Even at midnight, the emergency room was crowded. Mason followed his mom a long way from the desk before they found two seats together. While Mom sat down with the clip board in her lap and started writing with a pen she took out of her purse, Mason curled up in the chair next to her and tried to get his head comfortable on the plastic seat back.
“Oh, Mason, sweetie, don’t put your face on that,” Mom said. “We don’t know if its clean.” Mom tugged a corner of Mason’s blanket up to cover the back of the chair, then tucked the rest of it around him better.
Mason snuggled down in his blanket, shivering. He wished they didn’t keep this room so cold, or so bright. His head hurt, and with every rapid beat of his heart his knee throbbed like someone was whacking it with a baseball bat. All around him sat other people with empty, sad faces. He wondered if any of them were as sick as he was.

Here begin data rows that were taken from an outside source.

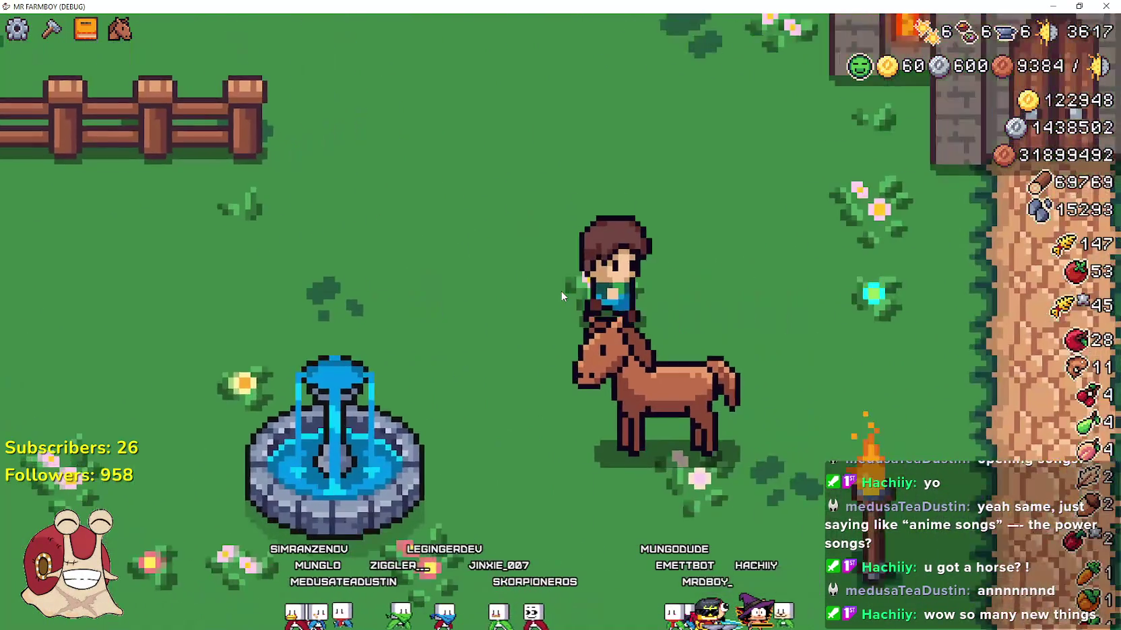
pyautogui.press('a')
pyautogui.press('s')
pyautogui.press('d')
pyautogui.press('w')
pyautogui.press('a')
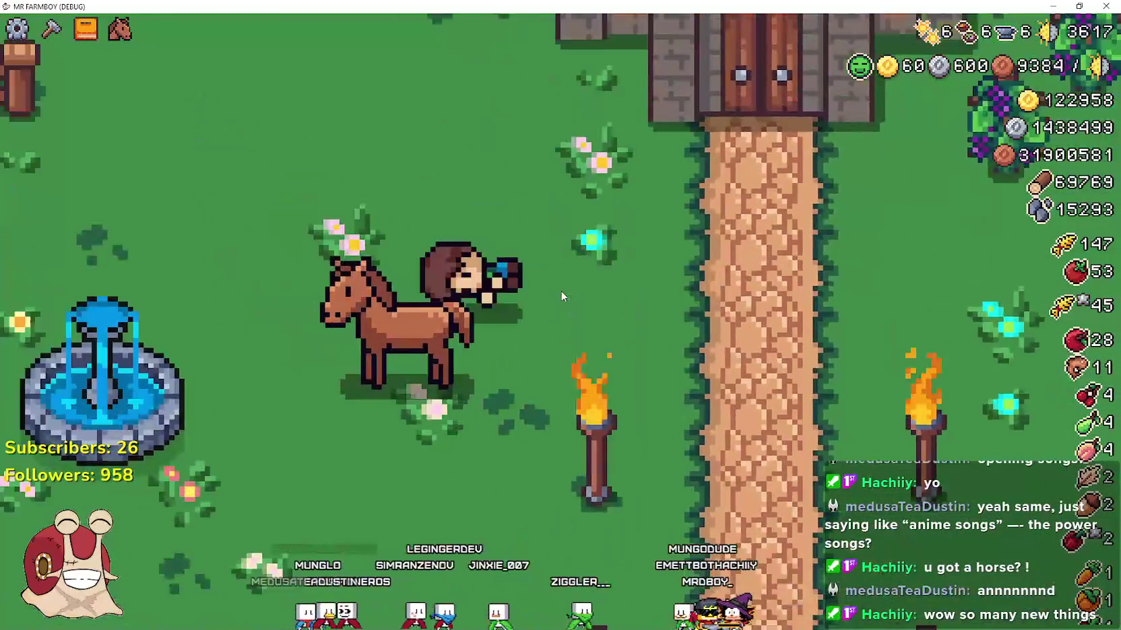
pyautogui.press('a')
pyautogui.press('w')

On the front door of the emergency room, Mason noticed a bronze panel decorated with two snakes twined around a pole. As he watched, the snakes seemed to twist and move. Their bronze eyes grew brighter, and they slithered round the pole in a slow dance, then came down from the door and moved toward him across the floor.

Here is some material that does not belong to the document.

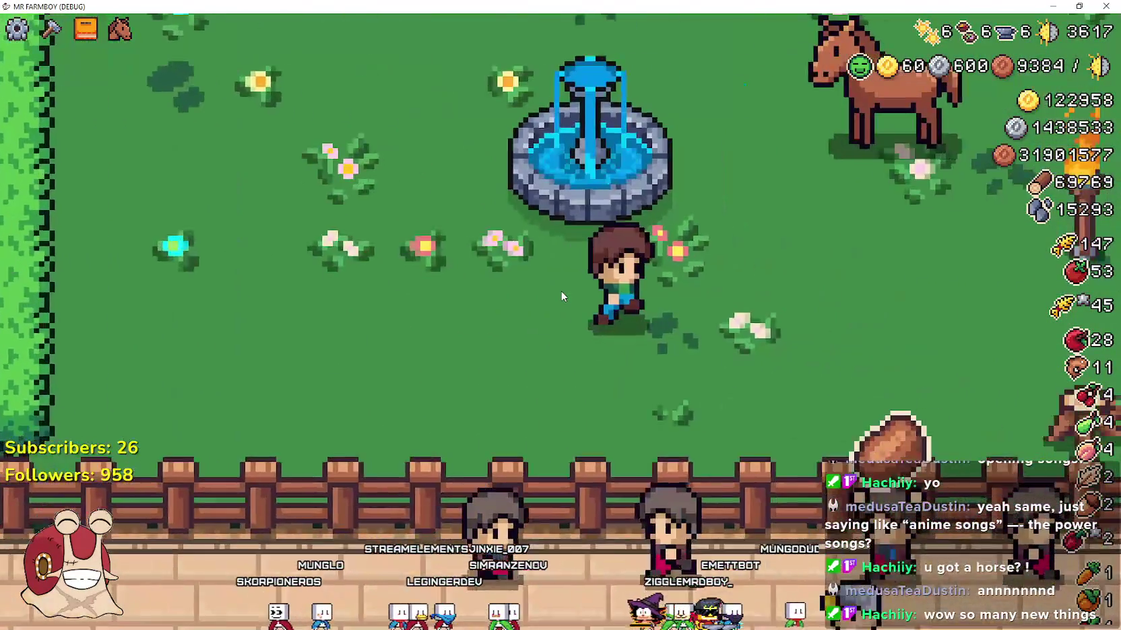
pyautogui.press('a')
pyautogui.press('d')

Mason gave a whimper and curled up tighter in his blanket.
“It’s okay, honey,” Mom said, still scribbling on the clipboard. “Everything’s going to be okay.” As if she couldn’t see the snakes sliding over the white tile floor.
“Don’t be afraid,” the snakes hissed. “Do not fear us. We will do you no harm.”
Mason blinked at them, then glanced at the door. There were still two snakes on the door, coiled around the pole, but here they were in front of him, too, weaving their heads back and forth like cobras.
“Welcome to our realm,” the snakes said. “Do not fear. You are safe in this place. Our servants have taken an oath. First do no harm.”
Mason drew his feet up, his knees tight against his chest, trying to get further away from those long, bronze bodies.
“Do not fear us,” the snakes slid up the legs of Mason’s chair. One of them put it’s metal nose near Mason’s face. It’s eyes flashed. “It is death you should fear.”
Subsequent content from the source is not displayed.